#### Supplied text

Facebook censored a report by Pulitzer Prize-winning journalist Seymour Hersh on the sabotage of the Nord Stream pipelines between Russia and Germany.
Forcing users to instead read a website funded and partially owned by NATO member Norway.
Facebook has censored a report by the world’s most famous investigative journalist, Pulitzer Prize winner Seymour Hersh, on the destruction of the Nord Stream pipeline between Russia and Germany.
While discouraging its users from posting Hersh’s article, Facebook instead recommends a website that is funded and partially owned by the government of NATO member Norway.
Facebook has millions of dollars worth of contracts with the US government, including with the Pentagon and Department of Homeland Security.
The Nord Stream system consisted of two sets of two pipelines each (known as Nord Stream 1 and Nord Stream 2) that delivered natural gas from Russia, through the Baltic Sea, to Germany.
Nord Stream AG, the Switzerland-based international consortium that built and oversees the pipelines, is owned by five European companies. Russia’s state gas giant Gazprom has 51% of the shares, but the other 49% belong to two German companies, a Dutch firm, and a French company.
In September 2022, the Nord Stream pipelines were sabotaged in a suspicious explosion.
World-renowned investigative journalist Seymour Hersh reported that the pipelines were attacked by the US government, in an operation overseen by Secretary of State Antony Blinken, National Security Advisor Jake Sullivan, and Under Secretary of State for Political Affairs Victoria Nuland.
All three officials are hard-line anti-Russia hawks. Nuland was a key architect of the violent coup d’etat that overthrew Ukraine’s democratically elected, geopolitically neutral government in 2014 and installed a pro-Western regime.
Hersh published the bombshell story at his personal blog at the website Substack in February.
If a Facebook user posts a link to this report by Hersh, a notice pops up that says: “Before you share this content, you might want to know there’s additional reporting from Faktisk. Pages and websites that repeatedly publish or share false news will see their overall distribution reduced and be restricted in other ways”.

#### Set problem 1
Answer these questions using the article on Facebook and the Nord Stream report:
(a) On what website did Hersh publish his story, and in which month?
(b) What percentage of the shares in Nord Stream AG does Gazprom hold?
(c) According to the notice Facebook shows, which outlet has additional reporting?

#### Dataset records
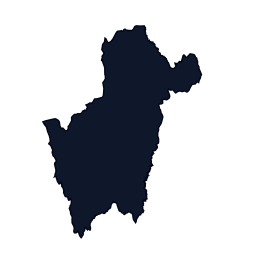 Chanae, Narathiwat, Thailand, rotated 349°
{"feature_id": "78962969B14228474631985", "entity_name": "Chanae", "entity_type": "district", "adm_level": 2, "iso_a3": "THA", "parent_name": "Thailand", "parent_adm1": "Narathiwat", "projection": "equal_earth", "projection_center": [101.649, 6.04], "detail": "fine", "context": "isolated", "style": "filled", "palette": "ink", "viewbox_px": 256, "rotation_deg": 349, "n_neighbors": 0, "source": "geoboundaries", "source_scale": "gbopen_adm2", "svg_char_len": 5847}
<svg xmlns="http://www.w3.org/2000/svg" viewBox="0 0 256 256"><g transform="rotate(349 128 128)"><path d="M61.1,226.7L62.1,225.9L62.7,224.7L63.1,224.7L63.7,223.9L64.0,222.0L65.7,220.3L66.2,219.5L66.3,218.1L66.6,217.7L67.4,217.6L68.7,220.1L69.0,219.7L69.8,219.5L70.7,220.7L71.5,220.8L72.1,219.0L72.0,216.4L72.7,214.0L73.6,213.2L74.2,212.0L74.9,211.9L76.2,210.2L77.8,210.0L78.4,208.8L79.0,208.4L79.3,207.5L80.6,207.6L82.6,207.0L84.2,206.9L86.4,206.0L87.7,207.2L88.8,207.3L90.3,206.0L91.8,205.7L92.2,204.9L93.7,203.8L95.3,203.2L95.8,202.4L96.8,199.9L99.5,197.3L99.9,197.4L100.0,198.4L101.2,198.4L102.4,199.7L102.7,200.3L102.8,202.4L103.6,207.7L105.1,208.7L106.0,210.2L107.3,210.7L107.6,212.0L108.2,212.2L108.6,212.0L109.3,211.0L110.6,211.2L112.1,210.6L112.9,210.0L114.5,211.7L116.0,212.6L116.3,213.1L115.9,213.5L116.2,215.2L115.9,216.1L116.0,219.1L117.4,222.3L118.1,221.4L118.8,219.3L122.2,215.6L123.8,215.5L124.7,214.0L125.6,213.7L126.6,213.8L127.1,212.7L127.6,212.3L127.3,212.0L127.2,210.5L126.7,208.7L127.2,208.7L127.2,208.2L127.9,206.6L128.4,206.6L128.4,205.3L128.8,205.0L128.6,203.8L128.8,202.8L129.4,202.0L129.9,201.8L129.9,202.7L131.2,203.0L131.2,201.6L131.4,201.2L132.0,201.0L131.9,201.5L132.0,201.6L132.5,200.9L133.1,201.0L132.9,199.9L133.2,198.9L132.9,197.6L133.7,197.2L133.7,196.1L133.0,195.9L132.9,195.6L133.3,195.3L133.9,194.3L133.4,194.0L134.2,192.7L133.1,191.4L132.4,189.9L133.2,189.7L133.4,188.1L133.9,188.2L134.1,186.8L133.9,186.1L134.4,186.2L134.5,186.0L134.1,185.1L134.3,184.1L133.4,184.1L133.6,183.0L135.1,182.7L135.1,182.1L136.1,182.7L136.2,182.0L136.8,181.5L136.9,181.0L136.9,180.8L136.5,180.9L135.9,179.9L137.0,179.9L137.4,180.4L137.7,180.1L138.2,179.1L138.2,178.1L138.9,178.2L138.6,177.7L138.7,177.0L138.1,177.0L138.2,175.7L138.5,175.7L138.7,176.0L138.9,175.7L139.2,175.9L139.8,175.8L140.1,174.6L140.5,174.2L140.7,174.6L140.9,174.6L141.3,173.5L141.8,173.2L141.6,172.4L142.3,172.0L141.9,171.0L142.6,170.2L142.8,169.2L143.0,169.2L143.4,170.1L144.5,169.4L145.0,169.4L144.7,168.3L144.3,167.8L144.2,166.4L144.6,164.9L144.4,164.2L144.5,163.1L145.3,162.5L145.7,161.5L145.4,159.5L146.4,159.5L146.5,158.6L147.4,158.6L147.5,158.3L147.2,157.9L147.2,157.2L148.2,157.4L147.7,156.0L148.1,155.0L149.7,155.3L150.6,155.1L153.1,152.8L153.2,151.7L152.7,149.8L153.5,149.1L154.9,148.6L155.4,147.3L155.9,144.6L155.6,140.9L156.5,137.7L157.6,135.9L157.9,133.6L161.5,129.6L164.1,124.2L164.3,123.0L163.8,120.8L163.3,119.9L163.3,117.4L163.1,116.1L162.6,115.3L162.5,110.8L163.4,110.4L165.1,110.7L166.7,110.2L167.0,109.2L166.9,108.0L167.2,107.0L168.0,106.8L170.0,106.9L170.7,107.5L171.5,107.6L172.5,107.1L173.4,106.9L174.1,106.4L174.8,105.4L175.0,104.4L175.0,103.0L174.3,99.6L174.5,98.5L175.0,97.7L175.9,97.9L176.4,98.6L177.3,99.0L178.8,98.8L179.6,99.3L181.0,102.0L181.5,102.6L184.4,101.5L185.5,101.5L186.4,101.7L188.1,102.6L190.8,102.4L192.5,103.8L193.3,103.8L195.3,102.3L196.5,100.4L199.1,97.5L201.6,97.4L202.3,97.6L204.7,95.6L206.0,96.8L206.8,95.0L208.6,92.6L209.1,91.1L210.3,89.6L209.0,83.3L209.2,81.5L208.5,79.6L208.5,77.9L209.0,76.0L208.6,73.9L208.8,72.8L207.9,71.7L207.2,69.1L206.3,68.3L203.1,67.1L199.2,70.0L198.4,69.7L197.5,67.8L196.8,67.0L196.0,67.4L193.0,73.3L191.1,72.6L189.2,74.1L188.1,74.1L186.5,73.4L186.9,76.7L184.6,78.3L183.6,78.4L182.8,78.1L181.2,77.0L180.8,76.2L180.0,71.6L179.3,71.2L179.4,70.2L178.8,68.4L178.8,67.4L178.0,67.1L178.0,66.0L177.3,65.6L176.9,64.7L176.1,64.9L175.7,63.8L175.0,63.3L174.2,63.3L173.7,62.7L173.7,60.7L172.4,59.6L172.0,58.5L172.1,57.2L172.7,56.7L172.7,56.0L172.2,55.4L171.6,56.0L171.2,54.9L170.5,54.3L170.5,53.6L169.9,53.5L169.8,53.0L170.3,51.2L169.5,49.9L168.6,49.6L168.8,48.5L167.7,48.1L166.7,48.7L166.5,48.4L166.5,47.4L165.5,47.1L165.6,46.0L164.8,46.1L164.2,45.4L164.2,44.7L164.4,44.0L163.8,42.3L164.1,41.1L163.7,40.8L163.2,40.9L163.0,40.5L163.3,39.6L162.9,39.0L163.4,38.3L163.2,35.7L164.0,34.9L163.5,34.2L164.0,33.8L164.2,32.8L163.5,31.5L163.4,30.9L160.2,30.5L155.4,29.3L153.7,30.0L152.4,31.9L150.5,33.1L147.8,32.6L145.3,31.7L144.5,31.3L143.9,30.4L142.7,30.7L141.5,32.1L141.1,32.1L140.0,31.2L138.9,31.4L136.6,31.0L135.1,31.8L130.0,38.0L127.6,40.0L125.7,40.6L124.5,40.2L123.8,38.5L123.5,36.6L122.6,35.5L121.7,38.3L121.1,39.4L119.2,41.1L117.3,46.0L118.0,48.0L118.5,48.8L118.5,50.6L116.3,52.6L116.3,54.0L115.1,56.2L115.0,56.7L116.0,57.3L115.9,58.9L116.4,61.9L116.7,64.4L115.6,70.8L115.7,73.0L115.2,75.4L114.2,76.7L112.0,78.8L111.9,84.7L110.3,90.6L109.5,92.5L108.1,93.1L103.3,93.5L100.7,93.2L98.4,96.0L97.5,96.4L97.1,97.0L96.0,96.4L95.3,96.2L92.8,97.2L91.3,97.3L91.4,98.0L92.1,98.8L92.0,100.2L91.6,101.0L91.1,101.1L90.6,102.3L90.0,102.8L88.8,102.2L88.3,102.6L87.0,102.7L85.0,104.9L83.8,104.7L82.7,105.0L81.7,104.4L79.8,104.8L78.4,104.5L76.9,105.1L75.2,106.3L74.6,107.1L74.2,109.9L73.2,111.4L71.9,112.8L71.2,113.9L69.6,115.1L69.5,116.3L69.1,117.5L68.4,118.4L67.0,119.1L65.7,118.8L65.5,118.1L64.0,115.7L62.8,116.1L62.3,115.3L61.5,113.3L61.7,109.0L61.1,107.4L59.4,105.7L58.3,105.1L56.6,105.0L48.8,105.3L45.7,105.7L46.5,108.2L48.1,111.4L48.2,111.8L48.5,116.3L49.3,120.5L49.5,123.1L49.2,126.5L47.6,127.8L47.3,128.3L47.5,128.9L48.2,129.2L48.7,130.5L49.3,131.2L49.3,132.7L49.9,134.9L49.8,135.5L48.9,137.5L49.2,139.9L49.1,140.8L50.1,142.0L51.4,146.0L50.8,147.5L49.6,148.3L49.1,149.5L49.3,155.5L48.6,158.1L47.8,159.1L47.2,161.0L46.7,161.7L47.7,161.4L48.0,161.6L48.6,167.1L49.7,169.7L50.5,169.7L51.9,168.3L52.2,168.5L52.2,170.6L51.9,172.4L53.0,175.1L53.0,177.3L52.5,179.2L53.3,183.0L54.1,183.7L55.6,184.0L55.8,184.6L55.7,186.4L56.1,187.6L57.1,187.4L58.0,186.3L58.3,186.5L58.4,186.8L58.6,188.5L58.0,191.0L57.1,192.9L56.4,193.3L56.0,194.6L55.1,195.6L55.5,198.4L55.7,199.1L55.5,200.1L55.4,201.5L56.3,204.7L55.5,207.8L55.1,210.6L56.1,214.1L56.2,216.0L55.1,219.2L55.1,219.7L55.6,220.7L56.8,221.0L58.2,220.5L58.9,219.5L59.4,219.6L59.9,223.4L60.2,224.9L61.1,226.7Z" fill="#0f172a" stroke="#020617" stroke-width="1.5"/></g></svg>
* * *
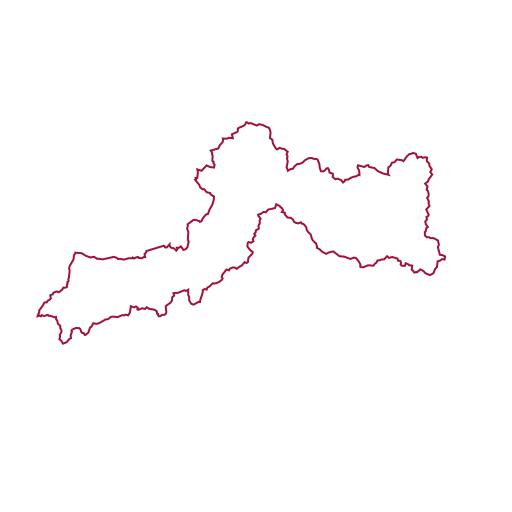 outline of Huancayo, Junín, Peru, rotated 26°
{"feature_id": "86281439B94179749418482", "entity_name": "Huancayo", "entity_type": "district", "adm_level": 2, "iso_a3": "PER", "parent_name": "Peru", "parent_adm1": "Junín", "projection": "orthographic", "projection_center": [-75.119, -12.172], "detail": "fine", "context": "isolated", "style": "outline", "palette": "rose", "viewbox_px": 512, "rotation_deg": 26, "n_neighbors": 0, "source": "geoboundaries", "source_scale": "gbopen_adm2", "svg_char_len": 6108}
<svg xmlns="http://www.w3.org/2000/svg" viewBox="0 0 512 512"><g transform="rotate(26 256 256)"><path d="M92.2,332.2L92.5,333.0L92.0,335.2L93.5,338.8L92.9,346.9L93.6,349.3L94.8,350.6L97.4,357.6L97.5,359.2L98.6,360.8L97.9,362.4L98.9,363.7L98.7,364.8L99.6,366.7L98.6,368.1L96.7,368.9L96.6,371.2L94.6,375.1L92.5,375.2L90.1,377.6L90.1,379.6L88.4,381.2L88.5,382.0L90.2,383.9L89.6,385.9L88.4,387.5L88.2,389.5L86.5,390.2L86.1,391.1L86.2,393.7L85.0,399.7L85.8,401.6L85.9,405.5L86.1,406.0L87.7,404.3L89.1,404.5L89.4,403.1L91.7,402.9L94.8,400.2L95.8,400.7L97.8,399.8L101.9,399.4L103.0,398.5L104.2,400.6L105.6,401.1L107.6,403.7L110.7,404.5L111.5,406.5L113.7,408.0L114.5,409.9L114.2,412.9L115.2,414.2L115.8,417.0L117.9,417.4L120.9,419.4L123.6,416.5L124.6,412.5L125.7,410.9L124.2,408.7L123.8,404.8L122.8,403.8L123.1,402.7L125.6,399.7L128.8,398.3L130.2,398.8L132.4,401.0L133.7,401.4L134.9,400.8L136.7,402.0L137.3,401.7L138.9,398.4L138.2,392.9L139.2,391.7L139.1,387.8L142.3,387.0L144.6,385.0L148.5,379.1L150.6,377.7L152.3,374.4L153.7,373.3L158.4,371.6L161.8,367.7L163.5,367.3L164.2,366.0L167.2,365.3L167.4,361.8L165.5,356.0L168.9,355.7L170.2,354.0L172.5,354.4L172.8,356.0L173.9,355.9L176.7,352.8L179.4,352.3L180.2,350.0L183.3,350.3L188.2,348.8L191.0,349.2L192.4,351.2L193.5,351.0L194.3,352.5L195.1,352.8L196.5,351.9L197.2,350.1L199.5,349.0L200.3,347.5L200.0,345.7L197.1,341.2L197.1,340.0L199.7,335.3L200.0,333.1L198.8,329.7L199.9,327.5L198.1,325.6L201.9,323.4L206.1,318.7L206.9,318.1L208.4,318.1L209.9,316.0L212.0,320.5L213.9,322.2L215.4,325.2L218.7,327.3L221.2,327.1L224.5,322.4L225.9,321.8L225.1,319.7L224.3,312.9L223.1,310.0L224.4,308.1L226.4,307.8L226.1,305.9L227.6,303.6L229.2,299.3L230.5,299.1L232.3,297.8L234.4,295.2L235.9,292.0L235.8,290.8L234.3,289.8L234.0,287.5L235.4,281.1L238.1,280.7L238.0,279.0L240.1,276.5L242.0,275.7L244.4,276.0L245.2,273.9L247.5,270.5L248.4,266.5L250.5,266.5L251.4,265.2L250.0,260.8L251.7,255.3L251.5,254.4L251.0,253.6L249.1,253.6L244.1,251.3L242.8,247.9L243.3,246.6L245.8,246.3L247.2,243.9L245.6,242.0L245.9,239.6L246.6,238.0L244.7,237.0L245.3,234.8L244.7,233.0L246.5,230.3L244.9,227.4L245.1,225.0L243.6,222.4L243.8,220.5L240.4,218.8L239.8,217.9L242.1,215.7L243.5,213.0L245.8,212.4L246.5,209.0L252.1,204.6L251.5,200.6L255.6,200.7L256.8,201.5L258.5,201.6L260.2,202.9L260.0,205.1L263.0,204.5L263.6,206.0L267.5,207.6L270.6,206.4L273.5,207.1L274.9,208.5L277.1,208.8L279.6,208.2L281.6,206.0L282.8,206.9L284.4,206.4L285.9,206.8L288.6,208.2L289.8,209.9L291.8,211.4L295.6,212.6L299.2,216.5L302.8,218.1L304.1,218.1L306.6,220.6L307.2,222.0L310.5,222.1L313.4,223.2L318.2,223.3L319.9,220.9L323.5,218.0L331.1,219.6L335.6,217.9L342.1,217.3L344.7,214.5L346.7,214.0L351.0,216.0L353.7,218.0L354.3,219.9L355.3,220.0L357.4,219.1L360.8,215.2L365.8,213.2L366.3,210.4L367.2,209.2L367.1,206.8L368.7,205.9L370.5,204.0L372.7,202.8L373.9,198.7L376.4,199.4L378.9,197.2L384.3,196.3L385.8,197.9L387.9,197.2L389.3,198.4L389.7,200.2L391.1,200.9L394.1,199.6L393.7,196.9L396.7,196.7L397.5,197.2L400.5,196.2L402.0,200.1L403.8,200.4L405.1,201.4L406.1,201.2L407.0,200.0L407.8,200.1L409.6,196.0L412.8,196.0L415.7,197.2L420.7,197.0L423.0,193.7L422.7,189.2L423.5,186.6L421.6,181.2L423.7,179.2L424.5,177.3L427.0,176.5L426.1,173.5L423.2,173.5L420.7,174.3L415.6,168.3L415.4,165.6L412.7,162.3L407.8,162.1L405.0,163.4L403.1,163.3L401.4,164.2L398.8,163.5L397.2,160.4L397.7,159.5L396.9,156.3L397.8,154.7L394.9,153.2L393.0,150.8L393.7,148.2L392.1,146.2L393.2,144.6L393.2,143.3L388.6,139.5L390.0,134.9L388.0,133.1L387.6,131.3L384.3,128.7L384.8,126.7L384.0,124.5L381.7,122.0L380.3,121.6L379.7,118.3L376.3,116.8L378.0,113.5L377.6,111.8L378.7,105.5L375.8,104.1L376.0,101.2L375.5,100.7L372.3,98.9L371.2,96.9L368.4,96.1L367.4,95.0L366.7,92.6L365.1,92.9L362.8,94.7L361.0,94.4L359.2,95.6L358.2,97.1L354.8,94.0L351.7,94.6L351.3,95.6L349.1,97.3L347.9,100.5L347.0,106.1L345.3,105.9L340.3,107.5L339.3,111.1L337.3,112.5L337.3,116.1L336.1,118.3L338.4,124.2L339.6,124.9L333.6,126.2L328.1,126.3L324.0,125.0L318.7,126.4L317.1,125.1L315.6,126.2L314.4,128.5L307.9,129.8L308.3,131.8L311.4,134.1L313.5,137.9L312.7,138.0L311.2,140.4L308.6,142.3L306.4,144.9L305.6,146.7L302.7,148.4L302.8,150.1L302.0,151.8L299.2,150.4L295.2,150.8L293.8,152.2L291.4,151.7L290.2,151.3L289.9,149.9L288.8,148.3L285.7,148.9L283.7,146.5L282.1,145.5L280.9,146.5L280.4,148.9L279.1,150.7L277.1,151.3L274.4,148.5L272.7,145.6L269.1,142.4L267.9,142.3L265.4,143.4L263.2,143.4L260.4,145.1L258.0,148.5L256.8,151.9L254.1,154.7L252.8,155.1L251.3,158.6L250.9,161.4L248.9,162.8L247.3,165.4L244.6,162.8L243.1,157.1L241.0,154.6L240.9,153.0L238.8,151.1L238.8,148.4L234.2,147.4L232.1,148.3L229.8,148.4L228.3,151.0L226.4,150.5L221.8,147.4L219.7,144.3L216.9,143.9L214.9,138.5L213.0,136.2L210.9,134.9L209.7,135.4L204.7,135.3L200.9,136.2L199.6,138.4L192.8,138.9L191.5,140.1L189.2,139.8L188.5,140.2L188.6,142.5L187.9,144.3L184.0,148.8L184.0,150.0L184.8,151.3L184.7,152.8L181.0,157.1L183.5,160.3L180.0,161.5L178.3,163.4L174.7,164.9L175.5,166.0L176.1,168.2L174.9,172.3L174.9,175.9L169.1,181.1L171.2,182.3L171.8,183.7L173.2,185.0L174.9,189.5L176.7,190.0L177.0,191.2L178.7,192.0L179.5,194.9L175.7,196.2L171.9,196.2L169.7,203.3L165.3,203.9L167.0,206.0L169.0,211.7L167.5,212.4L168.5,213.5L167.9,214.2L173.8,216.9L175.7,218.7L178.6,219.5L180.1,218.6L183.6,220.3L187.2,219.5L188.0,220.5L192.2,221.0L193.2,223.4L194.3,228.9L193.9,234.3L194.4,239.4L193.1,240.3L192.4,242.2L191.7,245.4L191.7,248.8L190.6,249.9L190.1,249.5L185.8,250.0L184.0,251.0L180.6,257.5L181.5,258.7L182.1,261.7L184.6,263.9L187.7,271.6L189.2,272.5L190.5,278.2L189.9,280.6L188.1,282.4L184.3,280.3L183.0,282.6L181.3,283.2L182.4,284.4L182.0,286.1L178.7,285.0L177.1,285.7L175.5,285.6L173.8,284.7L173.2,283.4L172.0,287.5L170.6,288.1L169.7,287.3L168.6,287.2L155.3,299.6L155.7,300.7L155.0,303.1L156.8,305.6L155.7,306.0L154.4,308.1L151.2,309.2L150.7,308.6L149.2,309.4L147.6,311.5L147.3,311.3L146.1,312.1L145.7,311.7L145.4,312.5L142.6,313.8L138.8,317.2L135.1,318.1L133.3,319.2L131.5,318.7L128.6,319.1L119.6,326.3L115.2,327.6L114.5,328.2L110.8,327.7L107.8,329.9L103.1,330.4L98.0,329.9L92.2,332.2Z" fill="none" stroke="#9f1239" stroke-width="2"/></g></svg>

#### Set problem 2
Extract each line of the records that contains the string "source". Treat uppercase and lowercase letters as distinct.

#### Finished answer 1
(a) On his personal blog at Substack, in February.
(b) 51%.
(c) Faktisk.

#### Finished answer 2
{"feature_id": "78962969B14228474631985", "entity_name": "Chanae", "entity_type": "district", "adm_level": 2, "iso_a3": "THA", "parent_name": "Thailand", "parent_adm1": "Narathiwat", "projection": "equal_earth", "projection_center": [101.649, 6.04], "detail": "fine", "context": "isolated", "style": "filled", "palette": "ink", "viewbox_px": 256, "rotation_deg": 349, "n_neighbors": 0, "source": "geoboundaries", "source_scale": "gbopen_adm2", "svg_char_len": 5847}
{"feature_id": "86281439B94179749418482", "entity_name": "Huancayo", "entity_type": "district", "adm_level": 2, "iso_a3": "PER", "parent_name": "Peru", "parent_adm1": "Junín", "projection": "orthographic", "projection_center": [-75.119, -12.172], "detail": "fine", "context": "isolated", "style": "outline", "palette": "rose", "viewbox_px": 512, "rotation_deg": 26, "n_neighbors": 0, "source": "geoboundaries", "source_scale": "gbopen_adm2", "svg_char_len": 6108}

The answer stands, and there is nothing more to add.